Blog: Tour makes fleeting visit


Blog: Tour makes fleeting visit
Sean Dudley
By Toby Ingleton

Toby Ingleton wants the European Tour to visit England more often.

Blink and you’ll miss it. The coming two weeks represent the PGA European Tour’s fleeting visit to England for this year, with stops at Wentworth and London Golf Club.

With the British Masters last week joining the English Open on the Tour’s cancellation list, and the World Match Play having moved to Spain, England is now hosting just two events on the European Tour. This ranks it alongside Australia and Hong Kong, but behind South Africa, UAE and China.

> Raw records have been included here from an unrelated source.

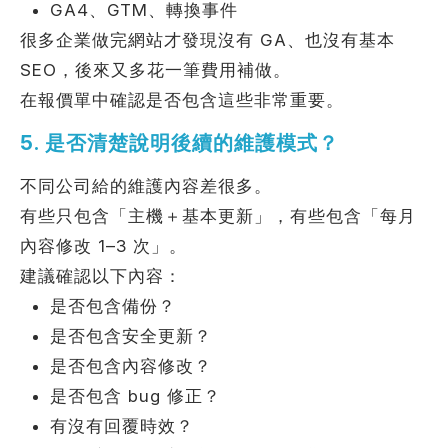
GA4、GTM、轉換事件
很多企業做完網站才發現沒有 GA、也沒有基本
SEO，後來又多花一筆費用補做。
在報價單中確認是否包含這些非常重要。
5. 是否清楚說明後續的維護模式？
不同公司給的維護內容差很多。
有些只包含「主機＋基本更新」，有些包含「每月
內容修改 1–3 次」。
建議確認以下內容：
是否包含備份？
是否包含安全更新？
是否包含內容修改？
是否包含 bug 修正？
有沒有回覆時效？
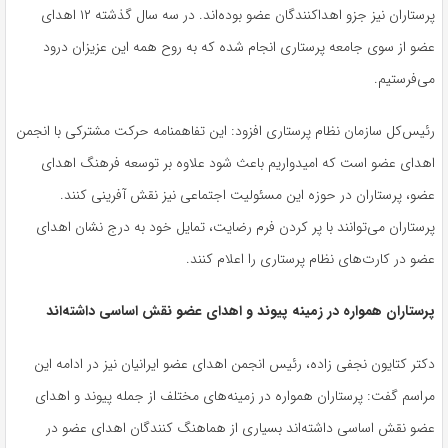
پرستاران نیز جزو اهداکنندگان عضو بوده‌اند. در سه سال گذشته ۱۲ اهدای
عضو از سوی جامعه پرستاری انجام شده که به روح همه این عزیزان درود
می‌فرستیم
.
رئیس‌کل سازمان نظام پرستاری افزود: این تفاهمنامه حرکت مشترکی با انجمن
اهدای عضو است که امیدواریم باعث شود علاوه بر توسعه فرهنگ اهدای
عضو، پرستاران در حوزه این مسئولیت اجتماعی نیز نقش آفرینی کنند.
پرستاران می‌توانند با پر کردن فرم رضایت، تمایل خود به درج نشان اهدای
عضو در کارت‌های نظام پرستاری را اعلام کنند
.
پرستاران همواره در زمینه‌ پیوند و اهدای عضو نقش اساسی داشته‌اند
دکتر کتایون نجفی زاده، رئیس انجمن اهدای عضو ایرانیان نیز در ادامه این
مراسم گفت: پرستاران همواره در زمینه‌های مختلف از جمله پیوند و اهدای
عضو نقش اساسی داشته‌اند بسیاری از هماهنگ کنندگان اهدای عضو در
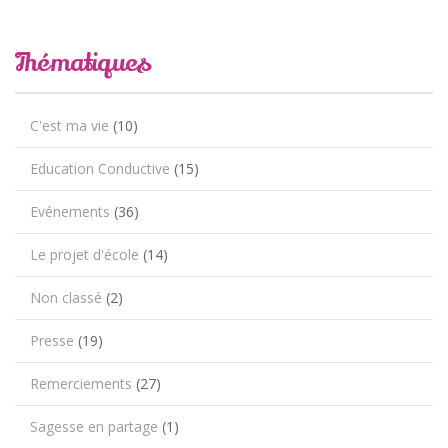
Thématiques
C'est ma vie
(10)
Education Conductive
(15)
Evénements
(36)
Le projet d'école
(14)
Non classé
(2)
Presse
(19)
Remerciements
(27)
Sagesse en partage
(1)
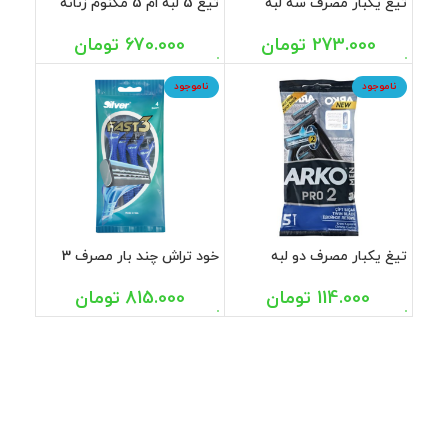
تیغ یکبار مصرف سه لبه
تیغ 5 لبه ام 5 مگنوم زنانه
صابون دار مردانه پرو 3 آرکو 3
سیلور
عددی
273.000
تومان
670.000
تومان
ناموجود
ناموجود
تیغ یکبار مصرف دو لبه
خود تراش چند بار مصرف 3
صابون دار مردانه پرو 2 آرکو 5
لبه فست 3 مردانه سیلور 4
عددی
عددی
114.000
تومان
815.000
تومان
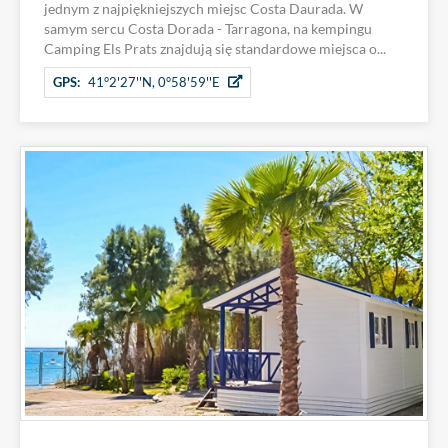
jednym z najpiękniejszych miejsc Costa Daurada. W
samym sercu Costa Dorada - Tarragona, na kempingu
Camping Els Prats znajdują się standardowe miejsca o...
GPS:
41°2'27''N, 0°58'59''E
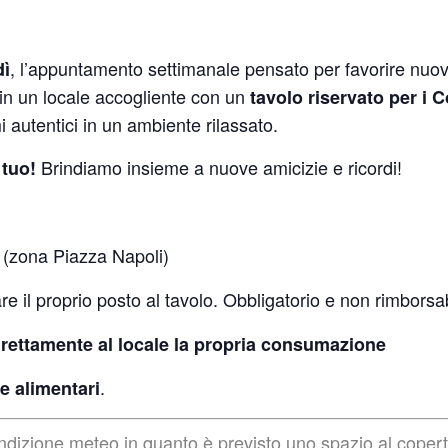
, l’appuntamento settimanale pensato per favorire nuo
dì
in un locale accogliente con un
tavolo riservato per i 
 autentici in un ambiente rilassato.
Brindiamo insieme a nuove amicizie e ricordi!
l tuo!
o (zona Piazza Napoli)
re il proprio posto al tavolo. Obbligatorio e non rimborsab
irettamente al locale la propria consumazione
.
e alimentari
ondizione meteo in quanto è previsto uno spazio al coper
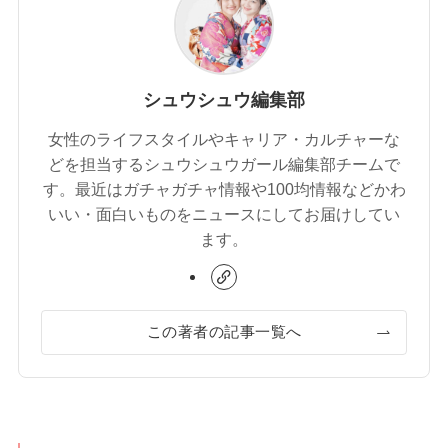
シュウシュウ編集部
女性のライフスタイルやキャリア・カルチャーな
どを担当するシュウシュウガール編集部チームで
す。最近はガチャガチャ情報や100均情報などかわ
いい・面白いものをニュースにしてお届けしてい
ます。
この著者の記事一覧へ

The ‘European’ tag is clearly questionable, and was long before it represented the Race to Dubai, but that’s not the issue of concern. It’s that England, a country thought to be relatively developed both in terms of golf and beyond, can’t maintain a national open, alongside Wales, Scotland, Ireland and... the Madeira Islands.

I doubt the loss of The Belfry and St Mellion (respectively the originally planned venues for this year’s British Masters and English Open) as venues for the professional game will be mourned by many, and certainly not for long given their planned reinstatement next year, but it seems like England is missing a huge opportunity to showcase its amazing golf courses.

In my mind, an ideal situation would be to have the English Open played at one of the great historic links courses. The choice of Baltray to host last week’s Irish Open was rewarded with a fantastic event, where the elements played a huge role and the course even greater. The playoff demonstrated how strategic holes can turn the sport from brawn to brains, playing out more like a game of chess. The top UK amateurs play week in, week out on links courses and this experience proved valuable for the surprise winner. Congratulations to Shane Lowry on a superb victory that will be long remembered.

An English Open won’t place the same infrastructure demands – whether it be car parking, travel links or nearby hotel accommodation – as the Open Championship, so it’s a great opportunity to test the top professionals on courses that won’t make it onto the Open rota. Herbert Fowler’s Saunton or Willie Park Jnr’s Formby, which hosts the Amateur Championship in June, would make ideal choices.

For the British Masters, we could look to one of England’s inland gems. Another of Park Jnr’s courses, Notts, would be at the top of my list along with Woodhall Spa, designed by its longtime owner Colonel SV Hotchkin, and featuring some of the most severe bunkering in the country. If more of a stadium feel is desired or required, the best of the few new English tracks, such as EGD’s Marquess course at Woburn or Kyle Phillips’ The Grove, are worthy tournament venues, as the latter has already demonstrated with the 2006 World Golf Championship.

Tour events are an opportunity for us to share and celebrate the finest golf landscapes and architecture. That’s an idealistic view, as the professional game requires much more than a supply of great golf courses. By definition it needs money, and in difficult economic conditions when sponsors are hard to come by, those opportunities for celebration are rare.